TASK DESCRIPTION: In the records below, find each line with the word "source" and copy it.

Machine-readable electronics designs:
%%

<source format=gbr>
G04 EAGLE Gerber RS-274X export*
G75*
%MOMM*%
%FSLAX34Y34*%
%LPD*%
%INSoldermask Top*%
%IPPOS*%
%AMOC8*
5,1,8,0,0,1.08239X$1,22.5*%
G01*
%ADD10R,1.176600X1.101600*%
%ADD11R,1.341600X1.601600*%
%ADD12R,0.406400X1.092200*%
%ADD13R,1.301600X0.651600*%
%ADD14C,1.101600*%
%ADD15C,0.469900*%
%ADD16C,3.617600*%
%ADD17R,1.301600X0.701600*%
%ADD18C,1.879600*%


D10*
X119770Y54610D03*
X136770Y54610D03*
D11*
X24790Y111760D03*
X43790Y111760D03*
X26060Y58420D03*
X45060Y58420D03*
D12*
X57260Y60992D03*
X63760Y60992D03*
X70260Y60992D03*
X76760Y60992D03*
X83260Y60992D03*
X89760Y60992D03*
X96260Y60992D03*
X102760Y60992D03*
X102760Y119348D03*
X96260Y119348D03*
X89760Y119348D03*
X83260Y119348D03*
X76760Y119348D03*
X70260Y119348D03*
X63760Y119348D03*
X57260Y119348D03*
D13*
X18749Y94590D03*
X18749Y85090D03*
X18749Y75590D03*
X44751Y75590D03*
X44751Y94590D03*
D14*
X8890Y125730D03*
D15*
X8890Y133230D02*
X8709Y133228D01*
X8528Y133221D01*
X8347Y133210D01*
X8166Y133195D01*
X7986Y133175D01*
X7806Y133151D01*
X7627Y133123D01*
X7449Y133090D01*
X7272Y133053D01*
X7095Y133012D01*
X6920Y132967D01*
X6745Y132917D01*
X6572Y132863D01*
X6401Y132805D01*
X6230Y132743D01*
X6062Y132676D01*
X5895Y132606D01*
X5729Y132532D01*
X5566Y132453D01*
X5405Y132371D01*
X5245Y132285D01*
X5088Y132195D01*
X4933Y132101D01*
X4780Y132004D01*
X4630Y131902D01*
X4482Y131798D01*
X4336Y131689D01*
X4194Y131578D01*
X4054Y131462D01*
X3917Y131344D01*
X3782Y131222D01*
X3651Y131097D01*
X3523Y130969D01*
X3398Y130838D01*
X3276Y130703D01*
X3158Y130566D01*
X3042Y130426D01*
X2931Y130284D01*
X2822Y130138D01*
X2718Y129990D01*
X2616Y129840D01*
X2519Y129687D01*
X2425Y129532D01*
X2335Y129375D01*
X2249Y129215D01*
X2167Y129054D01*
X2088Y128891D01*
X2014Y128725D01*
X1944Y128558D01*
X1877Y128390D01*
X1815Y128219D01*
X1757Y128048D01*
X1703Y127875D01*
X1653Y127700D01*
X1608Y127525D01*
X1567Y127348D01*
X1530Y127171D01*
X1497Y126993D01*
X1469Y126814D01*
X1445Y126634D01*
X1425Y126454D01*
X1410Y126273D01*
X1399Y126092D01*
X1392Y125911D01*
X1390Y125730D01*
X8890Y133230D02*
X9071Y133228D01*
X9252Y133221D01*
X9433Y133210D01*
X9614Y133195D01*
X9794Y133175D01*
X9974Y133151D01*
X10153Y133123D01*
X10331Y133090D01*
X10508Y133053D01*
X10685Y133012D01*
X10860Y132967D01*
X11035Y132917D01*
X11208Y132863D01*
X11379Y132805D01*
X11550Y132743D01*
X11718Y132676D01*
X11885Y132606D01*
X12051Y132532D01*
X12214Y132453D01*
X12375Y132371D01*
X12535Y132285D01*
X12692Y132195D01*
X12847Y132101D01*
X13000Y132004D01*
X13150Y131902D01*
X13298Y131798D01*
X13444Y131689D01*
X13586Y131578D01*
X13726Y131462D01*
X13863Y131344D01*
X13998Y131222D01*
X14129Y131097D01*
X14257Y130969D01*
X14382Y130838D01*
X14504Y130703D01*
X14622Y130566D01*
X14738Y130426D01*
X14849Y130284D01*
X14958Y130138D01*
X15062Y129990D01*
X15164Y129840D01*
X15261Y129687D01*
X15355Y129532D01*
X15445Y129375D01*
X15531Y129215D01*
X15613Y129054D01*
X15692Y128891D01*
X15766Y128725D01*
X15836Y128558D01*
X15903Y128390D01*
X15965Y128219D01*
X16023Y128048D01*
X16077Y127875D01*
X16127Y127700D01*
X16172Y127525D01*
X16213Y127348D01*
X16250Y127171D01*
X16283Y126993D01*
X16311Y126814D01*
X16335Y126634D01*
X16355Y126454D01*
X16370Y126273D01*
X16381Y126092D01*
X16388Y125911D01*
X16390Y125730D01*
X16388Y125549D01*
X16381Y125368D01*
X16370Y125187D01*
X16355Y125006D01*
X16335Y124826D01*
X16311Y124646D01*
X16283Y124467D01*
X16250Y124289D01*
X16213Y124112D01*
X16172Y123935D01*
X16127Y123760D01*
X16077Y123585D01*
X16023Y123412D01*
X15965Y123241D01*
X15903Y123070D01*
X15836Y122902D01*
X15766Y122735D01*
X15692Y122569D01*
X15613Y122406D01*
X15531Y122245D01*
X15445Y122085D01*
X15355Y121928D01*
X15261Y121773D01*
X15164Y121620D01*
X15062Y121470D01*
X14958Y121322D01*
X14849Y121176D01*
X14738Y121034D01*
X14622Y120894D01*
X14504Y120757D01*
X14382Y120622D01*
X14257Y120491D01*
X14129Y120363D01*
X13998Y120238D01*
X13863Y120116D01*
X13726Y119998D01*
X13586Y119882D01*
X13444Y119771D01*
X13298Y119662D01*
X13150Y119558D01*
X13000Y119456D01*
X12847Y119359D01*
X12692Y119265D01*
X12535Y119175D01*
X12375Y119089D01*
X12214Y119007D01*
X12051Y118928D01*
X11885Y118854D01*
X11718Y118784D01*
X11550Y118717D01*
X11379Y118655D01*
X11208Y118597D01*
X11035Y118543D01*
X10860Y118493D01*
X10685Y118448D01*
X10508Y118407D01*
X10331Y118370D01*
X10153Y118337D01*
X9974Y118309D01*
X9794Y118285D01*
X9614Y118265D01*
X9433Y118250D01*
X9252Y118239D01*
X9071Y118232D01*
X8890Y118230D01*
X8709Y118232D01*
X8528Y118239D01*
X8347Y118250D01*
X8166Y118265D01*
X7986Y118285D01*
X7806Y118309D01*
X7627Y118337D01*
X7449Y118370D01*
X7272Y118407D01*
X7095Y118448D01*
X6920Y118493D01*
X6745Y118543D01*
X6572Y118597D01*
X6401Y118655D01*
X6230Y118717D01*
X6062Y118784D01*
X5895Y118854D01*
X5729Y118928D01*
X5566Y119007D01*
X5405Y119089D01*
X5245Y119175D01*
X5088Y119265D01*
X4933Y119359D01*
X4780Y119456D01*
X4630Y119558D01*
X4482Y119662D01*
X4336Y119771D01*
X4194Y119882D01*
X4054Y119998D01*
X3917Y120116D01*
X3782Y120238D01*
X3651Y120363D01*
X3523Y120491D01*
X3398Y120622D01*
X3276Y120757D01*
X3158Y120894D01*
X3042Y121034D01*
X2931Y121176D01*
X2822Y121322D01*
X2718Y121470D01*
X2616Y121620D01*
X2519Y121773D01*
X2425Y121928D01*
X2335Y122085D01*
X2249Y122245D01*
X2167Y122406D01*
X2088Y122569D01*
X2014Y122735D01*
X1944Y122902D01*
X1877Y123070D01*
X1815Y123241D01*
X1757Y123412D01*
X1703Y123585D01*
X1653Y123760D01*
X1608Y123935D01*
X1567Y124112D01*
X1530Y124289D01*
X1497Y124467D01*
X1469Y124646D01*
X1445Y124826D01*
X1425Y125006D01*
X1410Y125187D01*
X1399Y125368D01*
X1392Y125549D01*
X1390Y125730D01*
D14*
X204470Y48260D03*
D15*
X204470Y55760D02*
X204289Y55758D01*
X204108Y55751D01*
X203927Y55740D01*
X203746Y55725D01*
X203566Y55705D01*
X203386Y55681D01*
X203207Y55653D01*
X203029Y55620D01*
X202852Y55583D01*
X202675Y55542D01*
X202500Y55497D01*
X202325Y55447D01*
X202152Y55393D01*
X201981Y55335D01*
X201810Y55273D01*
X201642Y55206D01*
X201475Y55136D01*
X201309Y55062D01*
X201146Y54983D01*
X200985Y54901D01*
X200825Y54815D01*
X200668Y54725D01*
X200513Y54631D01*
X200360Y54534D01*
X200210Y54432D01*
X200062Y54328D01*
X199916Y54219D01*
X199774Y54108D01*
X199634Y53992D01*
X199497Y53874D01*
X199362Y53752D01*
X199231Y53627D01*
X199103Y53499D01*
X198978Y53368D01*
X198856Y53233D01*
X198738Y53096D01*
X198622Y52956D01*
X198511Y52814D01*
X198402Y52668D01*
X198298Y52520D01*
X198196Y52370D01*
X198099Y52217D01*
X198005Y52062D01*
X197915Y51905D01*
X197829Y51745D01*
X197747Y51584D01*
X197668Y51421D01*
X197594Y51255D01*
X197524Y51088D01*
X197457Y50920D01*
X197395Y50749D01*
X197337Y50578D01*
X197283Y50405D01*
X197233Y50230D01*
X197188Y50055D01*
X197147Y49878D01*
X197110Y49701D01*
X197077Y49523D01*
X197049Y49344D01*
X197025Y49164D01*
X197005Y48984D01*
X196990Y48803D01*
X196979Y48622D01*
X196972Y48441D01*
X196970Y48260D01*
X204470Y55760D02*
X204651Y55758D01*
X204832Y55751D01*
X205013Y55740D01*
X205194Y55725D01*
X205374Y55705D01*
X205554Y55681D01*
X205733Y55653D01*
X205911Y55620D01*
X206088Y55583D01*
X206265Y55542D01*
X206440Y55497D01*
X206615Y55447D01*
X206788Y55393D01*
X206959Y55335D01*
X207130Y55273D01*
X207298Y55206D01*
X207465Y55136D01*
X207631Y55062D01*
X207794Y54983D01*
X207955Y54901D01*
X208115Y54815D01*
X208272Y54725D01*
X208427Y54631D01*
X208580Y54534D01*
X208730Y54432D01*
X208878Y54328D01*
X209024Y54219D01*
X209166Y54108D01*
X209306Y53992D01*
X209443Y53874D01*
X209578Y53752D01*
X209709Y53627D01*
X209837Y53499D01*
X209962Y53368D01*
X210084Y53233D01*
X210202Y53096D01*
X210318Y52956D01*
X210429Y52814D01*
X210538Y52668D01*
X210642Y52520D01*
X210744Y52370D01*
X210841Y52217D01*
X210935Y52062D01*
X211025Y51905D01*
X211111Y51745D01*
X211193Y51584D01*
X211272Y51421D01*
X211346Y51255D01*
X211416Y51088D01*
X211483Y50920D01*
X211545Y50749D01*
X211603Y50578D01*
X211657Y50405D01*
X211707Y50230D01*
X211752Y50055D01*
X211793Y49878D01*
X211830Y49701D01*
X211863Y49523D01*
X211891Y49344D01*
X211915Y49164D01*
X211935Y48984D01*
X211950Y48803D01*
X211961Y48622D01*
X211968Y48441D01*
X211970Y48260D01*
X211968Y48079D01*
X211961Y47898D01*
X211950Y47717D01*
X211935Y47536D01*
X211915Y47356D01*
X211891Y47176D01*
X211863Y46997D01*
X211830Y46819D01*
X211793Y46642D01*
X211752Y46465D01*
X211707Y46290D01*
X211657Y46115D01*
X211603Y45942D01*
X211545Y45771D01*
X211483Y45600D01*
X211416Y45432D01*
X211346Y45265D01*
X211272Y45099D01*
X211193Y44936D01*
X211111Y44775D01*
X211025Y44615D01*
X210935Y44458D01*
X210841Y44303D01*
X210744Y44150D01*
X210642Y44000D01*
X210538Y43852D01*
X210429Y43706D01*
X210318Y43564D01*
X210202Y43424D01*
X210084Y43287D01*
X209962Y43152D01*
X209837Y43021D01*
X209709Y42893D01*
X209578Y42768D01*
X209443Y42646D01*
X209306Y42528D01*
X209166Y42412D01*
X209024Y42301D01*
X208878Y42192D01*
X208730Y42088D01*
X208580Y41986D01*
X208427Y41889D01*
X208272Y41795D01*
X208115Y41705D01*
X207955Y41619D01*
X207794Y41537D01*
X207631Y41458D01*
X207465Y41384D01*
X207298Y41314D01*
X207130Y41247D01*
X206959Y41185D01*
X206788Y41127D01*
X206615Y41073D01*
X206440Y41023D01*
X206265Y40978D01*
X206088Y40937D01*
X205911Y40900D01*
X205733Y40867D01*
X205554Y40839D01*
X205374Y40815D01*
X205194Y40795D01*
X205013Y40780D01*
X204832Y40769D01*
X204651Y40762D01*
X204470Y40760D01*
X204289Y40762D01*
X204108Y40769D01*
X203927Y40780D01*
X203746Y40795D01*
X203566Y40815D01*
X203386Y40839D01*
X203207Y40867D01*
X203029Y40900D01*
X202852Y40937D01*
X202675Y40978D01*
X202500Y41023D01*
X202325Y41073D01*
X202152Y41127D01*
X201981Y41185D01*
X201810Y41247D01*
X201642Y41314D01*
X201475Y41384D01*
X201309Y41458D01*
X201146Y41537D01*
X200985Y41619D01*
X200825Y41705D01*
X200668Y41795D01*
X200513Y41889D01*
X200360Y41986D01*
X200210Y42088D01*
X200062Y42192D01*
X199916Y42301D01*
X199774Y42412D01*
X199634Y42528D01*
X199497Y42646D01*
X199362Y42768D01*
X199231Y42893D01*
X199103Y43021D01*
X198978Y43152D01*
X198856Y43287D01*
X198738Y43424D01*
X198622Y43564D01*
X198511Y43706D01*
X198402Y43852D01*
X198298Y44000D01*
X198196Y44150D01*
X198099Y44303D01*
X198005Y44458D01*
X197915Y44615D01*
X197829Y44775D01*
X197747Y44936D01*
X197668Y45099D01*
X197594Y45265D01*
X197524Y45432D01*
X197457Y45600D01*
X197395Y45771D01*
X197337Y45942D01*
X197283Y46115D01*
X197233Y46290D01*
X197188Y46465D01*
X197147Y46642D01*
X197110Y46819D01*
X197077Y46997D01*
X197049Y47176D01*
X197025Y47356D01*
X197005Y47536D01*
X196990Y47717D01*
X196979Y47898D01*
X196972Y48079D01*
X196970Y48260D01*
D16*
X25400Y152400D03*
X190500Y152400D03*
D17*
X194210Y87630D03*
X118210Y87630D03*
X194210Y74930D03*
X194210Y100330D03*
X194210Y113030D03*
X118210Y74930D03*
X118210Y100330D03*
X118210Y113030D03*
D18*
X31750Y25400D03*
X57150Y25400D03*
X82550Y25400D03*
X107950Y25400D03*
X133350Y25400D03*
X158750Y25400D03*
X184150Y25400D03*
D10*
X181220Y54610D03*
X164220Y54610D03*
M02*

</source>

%%
%%

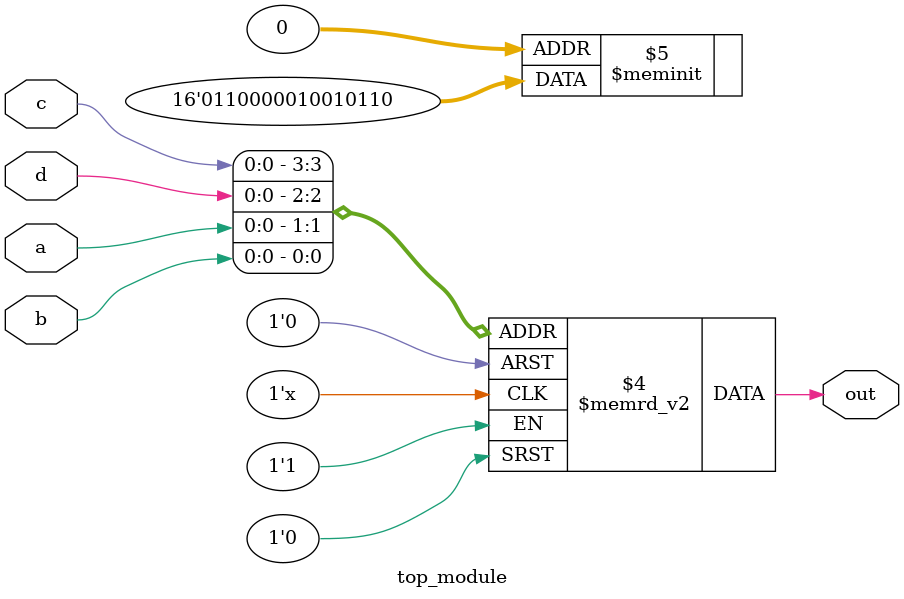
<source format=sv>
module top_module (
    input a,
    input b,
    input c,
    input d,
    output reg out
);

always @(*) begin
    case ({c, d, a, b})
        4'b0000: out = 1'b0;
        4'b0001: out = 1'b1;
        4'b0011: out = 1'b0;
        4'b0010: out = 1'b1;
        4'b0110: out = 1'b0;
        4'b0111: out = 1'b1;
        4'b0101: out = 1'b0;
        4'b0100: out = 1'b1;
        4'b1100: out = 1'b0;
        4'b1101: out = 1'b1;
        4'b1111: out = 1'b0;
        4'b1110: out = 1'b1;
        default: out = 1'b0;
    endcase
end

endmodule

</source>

%%

OUTPUT BELOW:
<source format=gbr>
</source>
<source format=sv>
</source>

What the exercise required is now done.